**Work instructions:** From the first line of the listing below through the line with "while the old", transcribe exactly and skip the pictures.

Data for processing section start

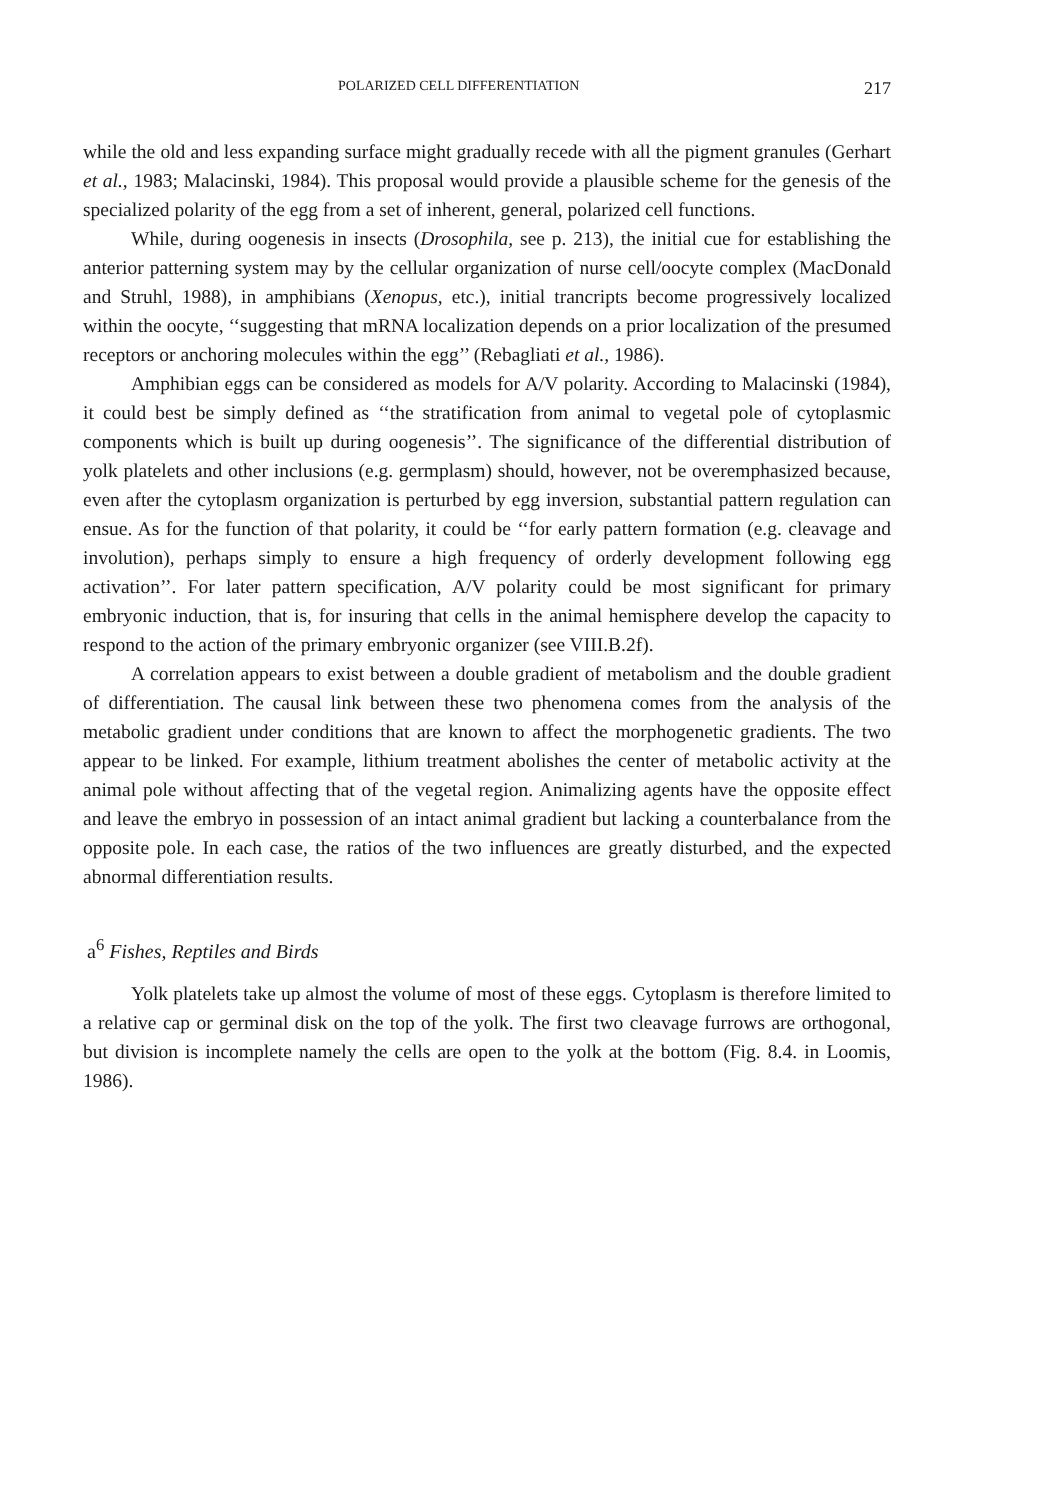POLARIZED CELL DIFFERENTIATION 217
while the old and less expanding surface might gradually recede with all the pigment granules (Gerhart et al., 1983; Malacinski, 1984). This proposal would provide a plausible scheme for the genesis of the specialized polarity of the egg from a set of inherent, general, polarized cell functions.
While, during oogenesis in insects (Drosophila, see p. 213), the initial cue for establishing the anterior patterning system may by the cellular organization of nurse cell/oocyte complex (MacDonald and Struhl, 1988), in amphibians (Xenopus, etc.), initial trancripts become progressively localized within the oocyte, ‘‘suggesting that mRNA localization depends on a prior localization of the presumed receptors or anchoring molecules within the egg’’ (Rebagliati et al., 1986).
Amphibian eggs can be considered as models for A/V polarity. According to Malacinski (1984), it could best be simply defined as ‘‘the stratification from animal to vegetal pole of cytoplasmic components which is built up during oogenesis’’. The significance of the differential distribution of yolk platelets and other inclusions (e.g. germplasm) should, however, not be overemphasized because, even after the cytoplasm organization is perturbed by egg inversion, substantial pattern regulation can ensue. As for the function of that polarity, it could be ‘‘for early pattern formation (e.g. cleavage and involution), perhaps simply to ensure a high frequency of orderly development following egg activation’’. For later pattern specification, A/V polarity could be most significant for primary embryonic induction, that is, for insuring that cells in the animal hemisphere develop the capacity to respond to the action of the primary embryonic organizer (see VIII.B.2f).
A correlation appears to exist between a double gradient of metabolism and the double gradient of differentiation. The causal link between these two phenomena comes from the analysis of the metabolic gradient under conditions that are known to affect the morphogenetic gradients. The two appear to be linked. For example, lithium treatment abolishes the center of metabolic activity at the animal pole without affecting that of the vegetal region. Animalizing agents have the opposite effect and leave the embryo in possession of an intact animal gradient but lacking a counterbalance from the opposite pole. In each case, the ratios of the two influences are greatly disturbed, and the expected abnormal differentiation results.
a<sup>6</sup> Fishes, Reptiles and Birds
Yolk platelets take up almost the volume of most of these eggs. Cytoplasm is therefore limited to a relative cap or germinal disk on the top of the yolk. The first two cleavage furrows are orthogonal, but division is incomplete namely the cells are open to the yolk at the bottom (Fig. 8.4. in Loomis, 1986).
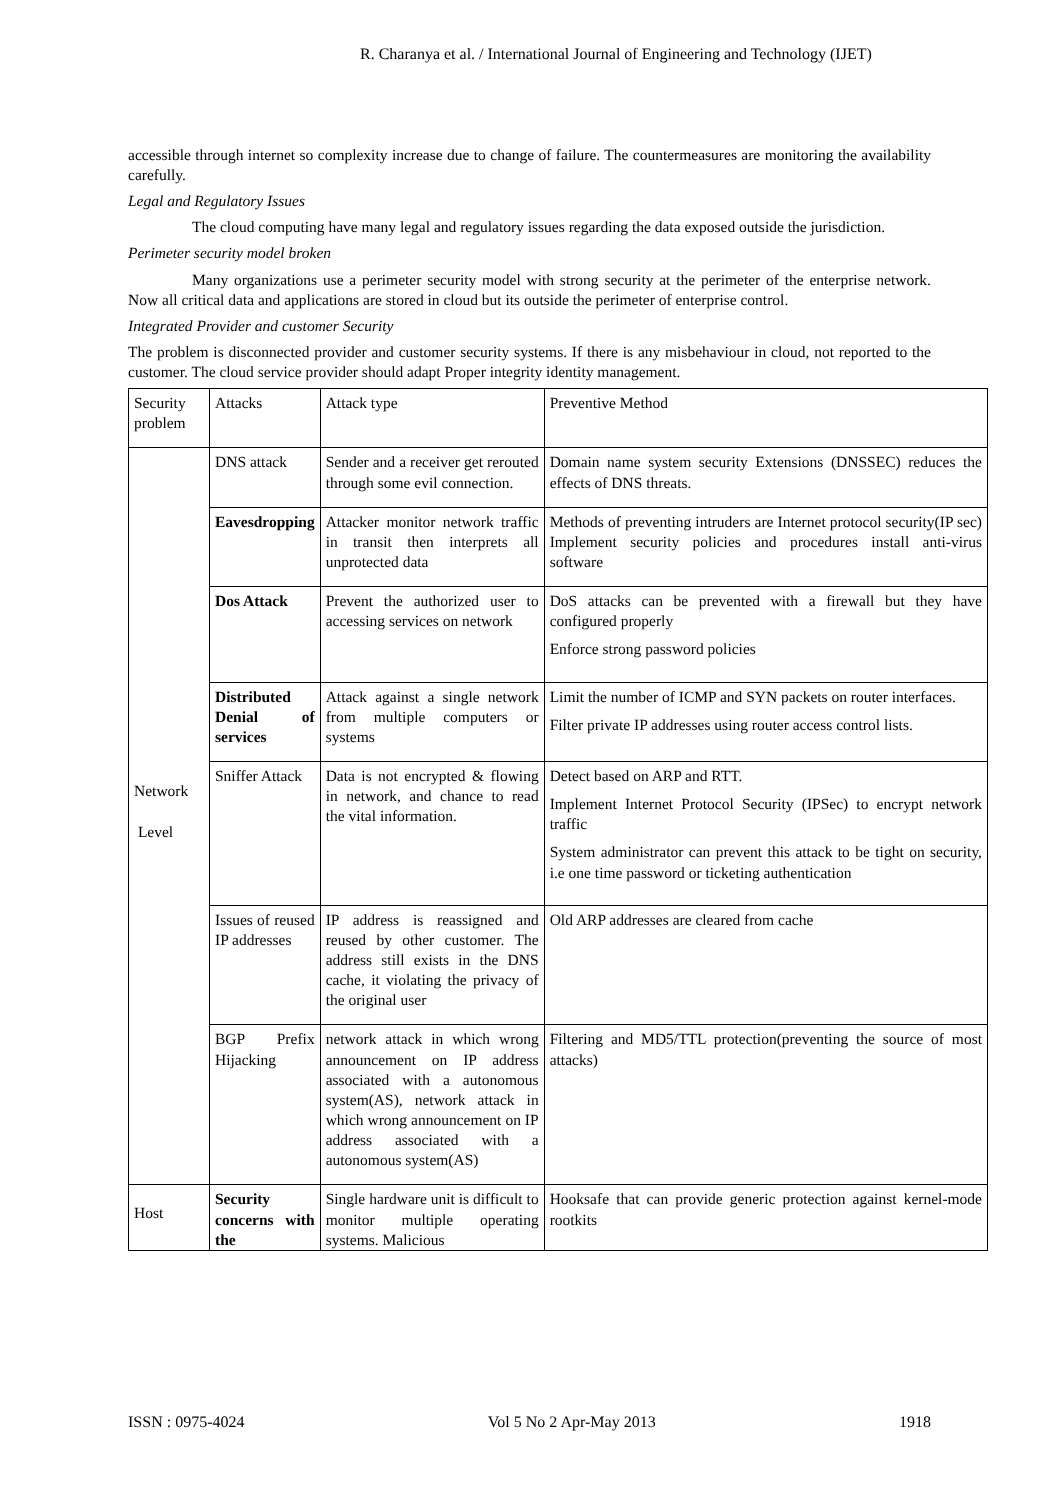R. Charanya et al. / International Journal of Engineering and Technology (IJET)
accessible through internet so complexity increase due to change of failure. The countermeasures are monitoring the availability carefully.
Legal and Regulatory Issues
The cloud computing have many legal and regulatory issues regarding the data exposed outside the jurisdiction.
Perimeter security model broken
Many organizations use a perimeter security model with strong security at the perimeter of the enterprise network. Now all critical data and applications are stored in cloud but its outside the perimeter of enterprise control.
Integrated Provider and customer Security
The problem is disconnected provider and customer security systems. If there is any misbehaviour in cloud, not reported to the customer. The cloud service provider should adapt Proper integrity identity management.
| Security problem | Attacks | Attack type | Preventive Method |
| Network Level | DNS attack | Sender and a receiver get rerouted through some evil connection. | Domain name system security Extensions (DNSSEC) reduces the effects of DNS threats. |
| | Eavesdropping | Attacker monitor network traffic in transit then interprets all unprotected data | Methods of preventing intruders are Internet protocol security(IP sec) Implement security policies and procedures install anti-virus software |
| | Dos Attack | Prevent the authorized user to accessing services on network | DoS attacks can be prevented with a firewall but they have configured properly Enforce strong password policies |
| | Distributed Denial of services | Attack against a single network from multiple computers or systems | Limit the number of ICMP and SYN packets on router interfaces. Filter private IP addresses using router access control lists. |
| | Sniffer Attack | Data is not encrypted & flowing in network, and chance to read the vital information. | Detect based on ARP and RTT. Implement Internet Protocol Security (IPSec) to encrypt network traffic System administrator can prevent this attack to be tight on security, i.e one time password or ticketing authentication |
| | Issues of reused IP addresses | IP address is reassigned and reused by other customer. The address still exists in the DNS cache, it violating the privacy of the original user | Old ARP addresses are cleared from cache |
| | BGP Prefix Hijacking | network attack in which wrong announcement on IP address associated with a autonomous system(AS), network attack in which wrong announcement on IP address associated with a autonomous system(AS) | Filtering and MD5/TTL protection(preventing the source of most attacks) |
| Host | Security concerns with the | Single hardware unit is difficult to monitor multiple operating systems. Malicious | Hooksafe that can provide generic protection against kernel-mode rootkits |
ISSN : 0975-4024 Vol 5 No 2 Apr-May 2013 1918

Data for processing section end

**Completed task:**
POLARIZED CELL DIFFERENTIATION 217
while the old and less expanding surface might gradually recede with all the pigment granules (Gerhart et al., 1983; Malacinski, 1984). This proposal would provide a plausible scheme for the genesis of the specialized polarity of the egg from a set of inherent, general, polarized cell functions.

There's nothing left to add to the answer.